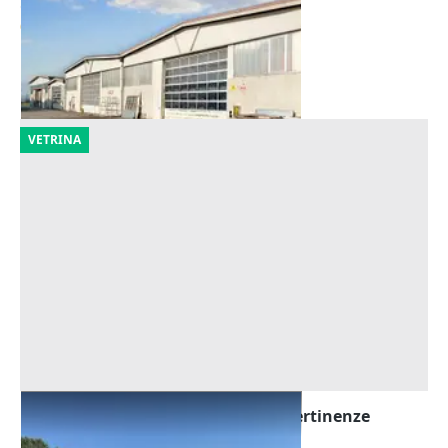
Offerta minima
665.123 €
Cicognolo
(Cremona)
06/10/2026
VETRINA
Asta Capannone artigianale con pertinenze
Offerta minima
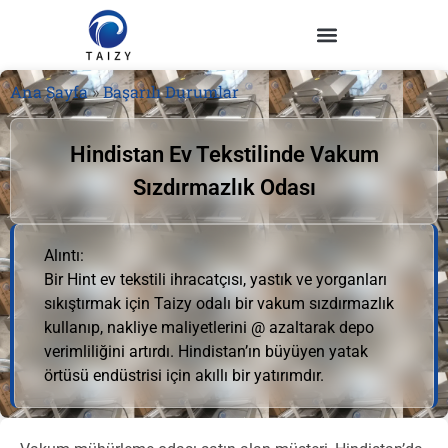
Ana Sayfa
»
Başarılı Durumlar
Hindistan Ev Tekstilinde Vakum
Sızdırmazlık Odası
Alıntı:
Bir Hint ev tekstili ihracatçısı, yastık ve yorganları
sıkıştırmak için Taizy odalı bir vakum sızdırmazlık
kullanıp, nakliye maliyetlerini @ azaltarak depo
verimliliğini artırdı. Hindistan’ın büyüyen yatak
örtüsü endüstrisi için akıllı bir yatırımdır.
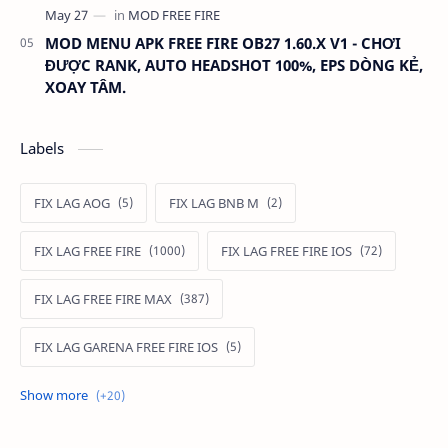
MOD MENU APK FREE FIRE OB27 1.60.X V1 - CHƠI
ĐƯỢC RANK, AUTO HEADSHOT 100%, EPS DÒNG KẺ,
XOAY TÂM.
Labels
FIX LAG AOG
FIX LAG BNB M
FIX LAG FREE FIRE
FIX LAG FREE FIRE IOS
FIX LAG FREE FIRE MAX
FIX LAG GARENA FREE FIRE IOS
FIX LAG LIÊN QUÂN MOBILE
Fixlagfreefire
FIXLAGLIENQUAN
HACK AOG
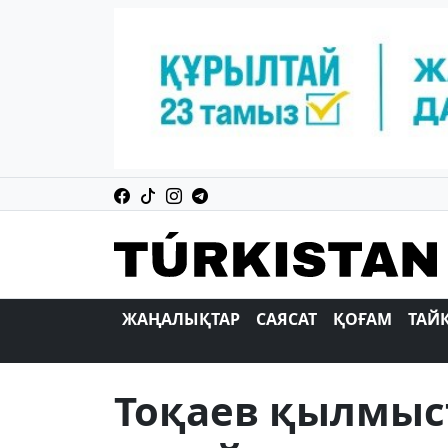
ЖАҢАЛЫҚТАР
САЯСАТ
ҚОҒАМ
ТАЙ
Тоқаев қылмыс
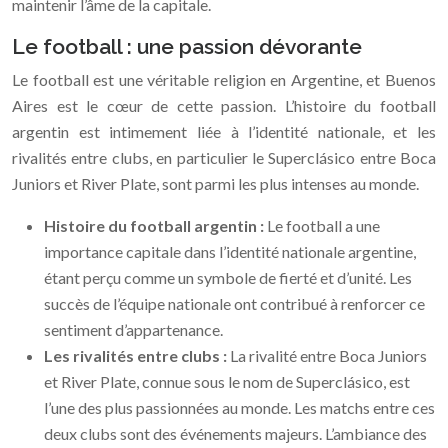
maintenir l’âme de la capitale.
Le football : une passion dévorante
Le football est une véritable religion en Argentine, et Buenos
Aires est le cœur de cette passion. L’histoire du football
argentin est intimement liée à l’identité nationale, et les
rivalités entre clubs, en particulier le Superclásico entre Boca
Juniors et River Plate, sont parmi les plus intenses au monde.
Histoire du football argentin :
Le football a une
importance capitale dans l’identité nationale argentine,
étant perçu comme un symbole de fierté et d’unité. Les
succès de l’équipe nationale ont contribué à renforcer ce
sentiment d’appartenance.
Les rivalités entre clubs :
La rivalité entre Boca Juniors
et River Plate, connue sous le nom de Superclásico, est
l’une des plus passionnées au monde. Les matchs entre ces
deux clubs sont des événements majeurs. L’ambiance des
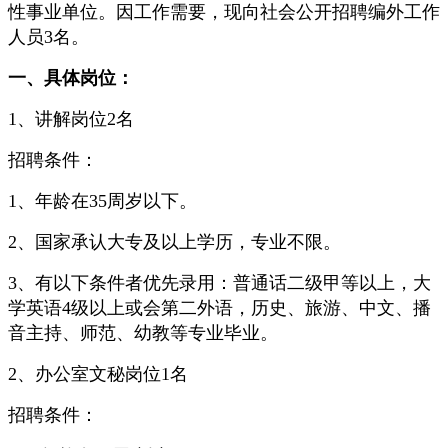
性事业单位。因工作需要，现向社会公开招聘编外工作
人员3名。
一、具体岗位：
1、讲解岗位2名
招聘条件：
1、年龄在35周岁以下。
2、国家承认大专及以上学历，专业不限。
3、有以下条件者优先录用：普通话二级甲等以上，大
学英语4级以上或会第二外语，历史、旅游、中文、播
音主持、师范、幼教等专业毕业。
2、办公室文秘岗位1名
招聘条件：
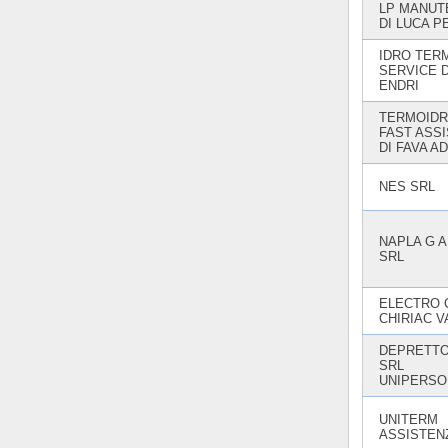
LP MANUT
DI LUCA 
IDRO TER
SERVICE 
ENDRI
TERMOIDR
FAST ASS
DI FAVA A
NES SRL
NAPLA G A
SRL
ELECTRO C
CHIRIAC V
DEPRETTO
SRL
UNIPERSO
UNITERM
ASSISTEN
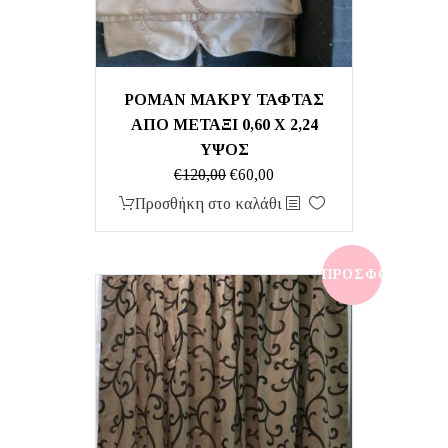
ΡΟΜΑΝ ΜΑΚΡΥ ΤΑΦΤΑΣ
ΑΠΟ ΜΕΤΑΞΙ 0,60 X 2,24
ΥΨΟΣ
Original
Η
€
120,00
€
60,00
price
τρέχουσα
Προσθήκη στο καλάθι
was:
τιμή
€120,00.
είναι:
€60,00.
ΠΡΟΣΦΟΡΆ!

Exercise prompt> Which lines of the listing above contain the word "Juniors", matching case exactly? Select each such line and copy it out in full.

Solution>
Juniors et River Plate, sont parmi les plus intenses au monde.
La rivalité entre Boca Juniors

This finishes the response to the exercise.